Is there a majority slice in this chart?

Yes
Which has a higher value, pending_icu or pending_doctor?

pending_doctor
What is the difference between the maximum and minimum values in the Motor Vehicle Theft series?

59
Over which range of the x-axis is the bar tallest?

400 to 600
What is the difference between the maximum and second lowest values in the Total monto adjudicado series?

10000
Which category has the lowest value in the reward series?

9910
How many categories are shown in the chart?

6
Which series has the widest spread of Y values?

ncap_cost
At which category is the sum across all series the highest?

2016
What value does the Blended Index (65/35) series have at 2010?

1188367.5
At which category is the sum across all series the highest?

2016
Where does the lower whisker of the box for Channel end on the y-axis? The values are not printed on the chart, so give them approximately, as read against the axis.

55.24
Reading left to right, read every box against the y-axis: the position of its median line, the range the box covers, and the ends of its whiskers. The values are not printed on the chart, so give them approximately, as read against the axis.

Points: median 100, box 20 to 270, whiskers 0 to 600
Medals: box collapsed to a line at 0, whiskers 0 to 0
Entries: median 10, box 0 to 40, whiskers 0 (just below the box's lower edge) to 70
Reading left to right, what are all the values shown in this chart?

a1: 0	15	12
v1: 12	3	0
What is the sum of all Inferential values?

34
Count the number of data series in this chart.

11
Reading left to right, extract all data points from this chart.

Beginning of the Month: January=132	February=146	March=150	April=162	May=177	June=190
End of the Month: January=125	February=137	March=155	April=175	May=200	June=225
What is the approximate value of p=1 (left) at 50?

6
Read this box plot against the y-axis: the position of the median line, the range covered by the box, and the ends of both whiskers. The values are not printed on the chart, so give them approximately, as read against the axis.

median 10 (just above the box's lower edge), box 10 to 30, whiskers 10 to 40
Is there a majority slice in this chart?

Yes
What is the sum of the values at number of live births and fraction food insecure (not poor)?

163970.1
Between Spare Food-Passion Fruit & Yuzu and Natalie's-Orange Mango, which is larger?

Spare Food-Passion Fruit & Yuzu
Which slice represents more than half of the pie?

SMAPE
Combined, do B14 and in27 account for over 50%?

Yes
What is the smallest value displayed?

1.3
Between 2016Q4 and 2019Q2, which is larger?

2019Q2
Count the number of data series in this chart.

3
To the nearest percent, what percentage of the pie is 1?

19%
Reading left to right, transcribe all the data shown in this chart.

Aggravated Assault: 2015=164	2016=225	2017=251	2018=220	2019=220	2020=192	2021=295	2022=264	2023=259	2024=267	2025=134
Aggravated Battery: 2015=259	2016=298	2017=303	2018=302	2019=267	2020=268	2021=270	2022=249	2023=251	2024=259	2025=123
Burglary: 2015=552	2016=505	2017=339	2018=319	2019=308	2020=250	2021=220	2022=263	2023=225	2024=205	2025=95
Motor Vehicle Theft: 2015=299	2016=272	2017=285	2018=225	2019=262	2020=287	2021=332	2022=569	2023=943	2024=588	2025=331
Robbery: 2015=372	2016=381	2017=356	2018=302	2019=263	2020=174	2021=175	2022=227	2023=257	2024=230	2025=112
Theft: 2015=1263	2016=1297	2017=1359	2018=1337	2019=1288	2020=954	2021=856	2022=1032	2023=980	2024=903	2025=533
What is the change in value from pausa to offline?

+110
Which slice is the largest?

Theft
##########
WHAT IS EXPECTED: Copy the records from the beginning through the line containing "Over which range", renaming "difference" to "gap" and leaving all else unchanged.

WRITTEN REPLY:
Is there a majority slice in this chart?

Yes
Which has a higher value, pending_icu or pending_doctor?

pending_doctor
What is the gap between the maximum and minimum values in the Motor Vehicle Theft series?

59
Over which range of the x-axis is the bar tallest?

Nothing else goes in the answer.